### Quoted passage
+===+

Title : Utilizing plant derived extracellular vesicles for drug delivery and therapeutic development
Abstract:
Introduction
Plant-Derived Extracellular Vesicles (PDEVs), nanosized lipid bilayer-enclosed vesicles, have recently emerged as an exciting and versatile platform with significant potential for treating various gastrointestinal disorders and supporting overall human health. Despite their promise, the therapeutic potential and characteristic properties of PDEVs remain underexplored, largely due to challenges in establishing efficient, reproducible purification protocols and the relatively limited scope of current research.
Methods
Using citrullus lanatus (watermelon) as an initial model, EVs were isolated using differential ultracentrifugation. Comprehensive structural analysis was performed using transmission electron microscopy (TEM), while nanoparticle tracking analysis (NTA) provided quantitative size distributions and concentrations. This isolation method was applied to various plant sources (citrus sinensis, brassica oleracea, solanum lycopersicum, vaccinium corymbosum, and capsicum annuum) to further demonstrate its reproducibility. The functional uptake of these WMEVs was demonstrated in vitro using triple-negative breast cancer cells. WMEVs stained with BioTracker 555 orange dye and incubated with MDA-MB-231 cells were fixed at various time points (1 hour, 2 hours, 4 hours, and 6 hours) and imaged using light microscopy. To assess the biodistribution of PDEVs, 100 μL of WMEVs stained with DiR were injected into BALB/c mice and tracked at various time points. To evaluate their potential as drug delivery vehicles, a microfluidic-based loading strategy was used to encapsulate doxorubicin (DOX) within Nicotiana tabacum protoplast-derived extracellular vesicles.

+===+

### Data for review
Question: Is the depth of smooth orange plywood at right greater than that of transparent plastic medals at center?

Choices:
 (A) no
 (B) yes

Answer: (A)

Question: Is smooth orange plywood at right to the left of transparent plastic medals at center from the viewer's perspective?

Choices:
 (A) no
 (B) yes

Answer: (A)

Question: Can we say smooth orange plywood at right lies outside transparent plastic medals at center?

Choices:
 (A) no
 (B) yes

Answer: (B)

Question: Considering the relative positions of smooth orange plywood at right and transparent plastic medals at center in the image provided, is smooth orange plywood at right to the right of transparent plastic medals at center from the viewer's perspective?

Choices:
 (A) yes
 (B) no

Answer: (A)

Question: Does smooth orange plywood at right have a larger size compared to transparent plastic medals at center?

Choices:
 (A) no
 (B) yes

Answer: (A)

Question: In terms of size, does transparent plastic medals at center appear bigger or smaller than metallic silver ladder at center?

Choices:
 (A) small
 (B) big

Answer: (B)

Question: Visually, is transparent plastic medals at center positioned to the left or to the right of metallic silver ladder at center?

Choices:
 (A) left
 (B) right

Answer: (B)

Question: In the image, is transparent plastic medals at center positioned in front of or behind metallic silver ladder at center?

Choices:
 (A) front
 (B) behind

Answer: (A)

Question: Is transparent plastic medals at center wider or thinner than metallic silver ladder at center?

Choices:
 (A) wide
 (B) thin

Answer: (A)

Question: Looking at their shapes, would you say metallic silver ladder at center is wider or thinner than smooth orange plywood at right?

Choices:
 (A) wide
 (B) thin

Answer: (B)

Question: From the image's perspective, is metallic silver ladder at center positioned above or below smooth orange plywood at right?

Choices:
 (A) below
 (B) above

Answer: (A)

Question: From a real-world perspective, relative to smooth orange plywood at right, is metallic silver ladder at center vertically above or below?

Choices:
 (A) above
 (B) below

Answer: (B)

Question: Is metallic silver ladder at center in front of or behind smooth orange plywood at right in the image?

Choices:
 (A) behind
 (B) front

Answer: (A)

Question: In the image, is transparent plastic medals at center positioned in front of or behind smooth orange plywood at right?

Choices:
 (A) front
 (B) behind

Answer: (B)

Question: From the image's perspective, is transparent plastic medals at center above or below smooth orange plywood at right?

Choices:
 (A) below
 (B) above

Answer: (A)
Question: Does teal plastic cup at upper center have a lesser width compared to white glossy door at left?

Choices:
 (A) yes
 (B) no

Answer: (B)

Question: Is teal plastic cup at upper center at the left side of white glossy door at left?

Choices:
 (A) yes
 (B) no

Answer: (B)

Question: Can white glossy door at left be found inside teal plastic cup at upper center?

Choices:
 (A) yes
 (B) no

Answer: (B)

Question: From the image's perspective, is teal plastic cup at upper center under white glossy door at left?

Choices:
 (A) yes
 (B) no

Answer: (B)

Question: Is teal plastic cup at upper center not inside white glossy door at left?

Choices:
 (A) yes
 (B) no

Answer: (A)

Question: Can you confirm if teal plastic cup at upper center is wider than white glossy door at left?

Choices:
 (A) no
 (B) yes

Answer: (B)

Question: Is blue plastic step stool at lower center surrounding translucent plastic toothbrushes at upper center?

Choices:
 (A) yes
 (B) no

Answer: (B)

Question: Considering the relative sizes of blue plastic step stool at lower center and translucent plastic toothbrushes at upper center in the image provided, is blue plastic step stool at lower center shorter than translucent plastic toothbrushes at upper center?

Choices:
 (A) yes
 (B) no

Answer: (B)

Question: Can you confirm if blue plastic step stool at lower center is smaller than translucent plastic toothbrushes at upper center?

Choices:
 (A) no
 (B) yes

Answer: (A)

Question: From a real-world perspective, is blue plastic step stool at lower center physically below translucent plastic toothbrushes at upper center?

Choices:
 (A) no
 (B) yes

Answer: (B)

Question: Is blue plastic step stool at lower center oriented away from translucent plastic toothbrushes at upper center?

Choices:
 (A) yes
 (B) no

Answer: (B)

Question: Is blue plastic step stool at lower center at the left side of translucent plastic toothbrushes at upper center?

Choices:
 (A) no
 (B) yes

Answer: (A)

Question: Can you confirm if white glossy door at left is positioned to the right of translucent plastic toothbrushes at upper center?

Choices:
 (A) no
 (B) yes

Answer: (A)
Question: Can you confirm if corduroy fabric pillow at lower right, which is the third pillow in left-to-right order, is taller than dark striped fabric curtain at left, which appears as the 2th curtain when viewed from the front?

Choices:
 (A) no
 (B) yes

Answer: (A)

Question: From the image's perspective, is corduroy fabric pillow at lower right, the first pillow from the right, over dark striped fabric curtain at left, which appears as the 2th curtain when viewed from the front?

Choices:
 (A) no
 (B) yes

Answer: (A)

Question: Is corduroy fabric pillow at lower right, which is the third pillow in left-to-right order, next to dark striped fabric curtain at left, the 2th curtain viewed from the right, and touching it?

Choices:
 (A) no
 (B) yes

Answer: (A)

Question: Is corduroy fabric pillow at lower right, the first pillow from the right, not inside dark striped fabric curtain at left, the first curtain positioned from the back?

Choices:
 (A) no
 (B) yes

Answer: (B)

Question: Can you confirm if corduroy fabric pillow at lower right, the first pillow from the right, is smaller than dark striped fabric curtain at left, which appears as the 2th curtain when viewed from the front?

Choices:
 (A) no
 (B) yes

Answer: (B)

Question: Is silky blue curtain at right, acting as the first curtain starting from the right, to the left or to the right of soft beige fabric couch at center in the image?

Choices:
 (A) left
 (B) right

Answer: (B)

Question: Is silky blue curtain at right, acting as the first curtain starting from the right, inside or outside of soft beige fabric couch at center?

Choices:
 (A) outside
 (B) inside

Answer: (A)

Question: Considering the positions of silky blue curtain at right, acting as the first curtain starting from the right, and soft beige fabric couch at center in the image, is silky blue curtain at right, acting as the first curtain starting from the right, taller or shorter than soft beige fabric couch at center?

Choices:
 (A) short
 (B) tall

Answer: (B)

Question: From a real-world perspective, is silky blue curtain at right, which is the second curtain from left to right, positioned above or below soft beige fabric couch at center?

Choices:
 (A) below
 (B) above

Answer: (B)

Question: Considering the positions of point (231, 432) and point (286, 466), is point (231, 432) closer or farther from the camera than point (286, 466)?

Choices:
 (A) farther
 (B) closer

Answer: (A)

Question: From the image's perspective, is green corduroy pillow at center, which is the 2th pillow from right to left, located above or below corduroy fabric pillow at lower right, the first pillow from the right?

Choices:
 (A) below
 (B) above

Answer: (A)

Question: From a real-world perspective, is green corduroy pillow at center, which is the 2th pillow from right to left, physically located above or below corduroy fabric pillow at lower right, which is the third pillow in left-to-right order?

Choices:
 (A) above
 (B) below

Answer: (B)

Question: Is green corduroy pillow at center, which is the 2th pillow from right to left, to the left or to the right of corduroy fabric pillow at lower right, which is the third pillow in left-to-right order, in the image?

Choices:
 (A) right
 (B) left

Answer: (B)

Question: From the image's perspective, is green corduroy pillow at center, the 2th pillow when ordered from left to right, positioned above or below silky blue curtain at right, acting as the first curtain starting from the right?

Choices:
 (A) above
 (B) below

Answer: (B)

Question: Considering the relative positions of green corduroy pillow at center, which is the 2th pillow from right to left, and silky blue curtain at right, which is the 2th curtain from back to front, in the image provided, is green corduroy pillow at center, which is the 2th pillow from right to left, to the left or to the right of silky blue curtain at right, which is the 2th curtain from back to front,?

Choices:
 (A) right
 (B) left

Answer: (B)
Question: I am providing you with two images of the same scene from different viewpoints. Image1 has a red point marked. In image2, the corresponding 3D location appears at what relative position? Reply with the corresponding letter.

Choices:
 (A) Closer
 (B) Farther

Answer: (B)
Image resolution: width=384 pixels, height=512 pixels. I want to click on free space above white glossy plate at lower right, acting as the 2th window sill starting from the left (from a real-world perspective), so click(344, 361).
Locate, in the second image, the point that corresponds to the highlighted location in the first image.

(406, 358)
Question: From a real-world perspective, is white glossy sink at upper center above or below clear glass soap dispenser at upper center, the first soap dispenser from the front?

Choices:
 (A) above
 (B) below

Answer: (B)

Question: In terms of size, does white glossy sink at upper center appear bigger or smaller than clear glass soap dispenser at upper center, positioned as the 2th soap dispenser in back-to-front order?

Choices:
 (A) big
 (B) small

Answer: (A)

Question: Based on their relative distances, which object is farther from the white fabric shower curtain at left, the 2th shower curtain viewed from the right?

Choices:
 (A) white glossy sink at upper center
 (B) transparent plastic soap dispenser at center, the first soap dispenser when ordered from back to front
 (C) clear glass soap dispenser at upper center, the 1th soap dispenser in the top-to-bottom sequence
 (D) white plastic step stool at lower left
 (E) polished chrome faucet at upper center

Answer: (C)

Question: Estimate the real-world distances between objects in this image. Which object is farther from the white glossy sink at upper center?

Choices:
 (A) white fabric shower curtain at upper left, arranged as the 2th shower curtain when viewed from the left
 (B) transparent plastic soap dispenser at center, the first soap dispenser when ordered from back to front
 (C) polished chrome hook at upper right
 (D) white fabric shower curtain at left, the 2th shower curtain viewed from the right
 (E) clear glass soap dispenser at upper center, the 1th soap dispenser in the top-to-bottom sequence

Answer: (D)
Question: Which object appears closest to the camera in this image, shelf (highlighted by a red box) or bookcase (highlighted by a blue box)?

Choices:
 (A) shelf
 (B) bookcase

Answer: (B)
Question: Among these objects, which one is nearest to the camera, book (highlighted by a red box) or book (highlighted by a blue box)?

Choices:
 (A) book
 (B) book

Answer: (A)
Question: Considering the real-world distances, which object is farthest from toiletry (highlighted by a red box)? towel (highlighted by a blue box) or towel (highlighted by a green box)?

+===+

### Questions on the material
A. Answer from the abstract on plant-derived extracellular vesicles. Put each answer on its own line, marked to match.
(i) Which plant served as the initial model for isolating the vesicles?
(ii) Which cell line was incubated with the stained watermelon vesicles?
(iii) Which drug was loaded by the microfluidic strategy, and into vesicles from which plant?
B. Write the next part of the abstract on plant-derived extracellular vesicles, starting after its final sentence.

### Results for each task
A.
(i) Citrullus lanatus (watermelon)
(ii) MDA-MB-231 triple-negative breast cancer cells
(iii) Doxorubicin (DOX), loaded into Nicotiana tabacum protoplast-derived extracellular vesicles

B.
Results
A robust and reproducible methodology for isolating PDEVs was developed, enabling the recovery of high-purity PDEVs suitable for both characterization and functional assays, ensuring consistency and scalability for future studies. These PDEVs were found to be within compatible ranges of mammary-derived EV morphology. WMEVs have demonstrated successful cellular uptake in MDA-MB-231 cells between 2 and 4 hours and localization within the cells at 6 hours. DiR-stained WMEVs injected into BALB/c mice were localized within the liver and the spleen.
Summary/Conclusion:
These findings not only validate our optimized isolation protocol but also provide a proof-of-concept for using PDEVs as a safe, biocompatible, and plant-based drug-delivery platform. By advancing both the isolation and application of PDEVs, this work lays an important foundation for developing novel therapeutic strategies targeting cancer, gastrointestinal diseases, and potentially other systemic disorders.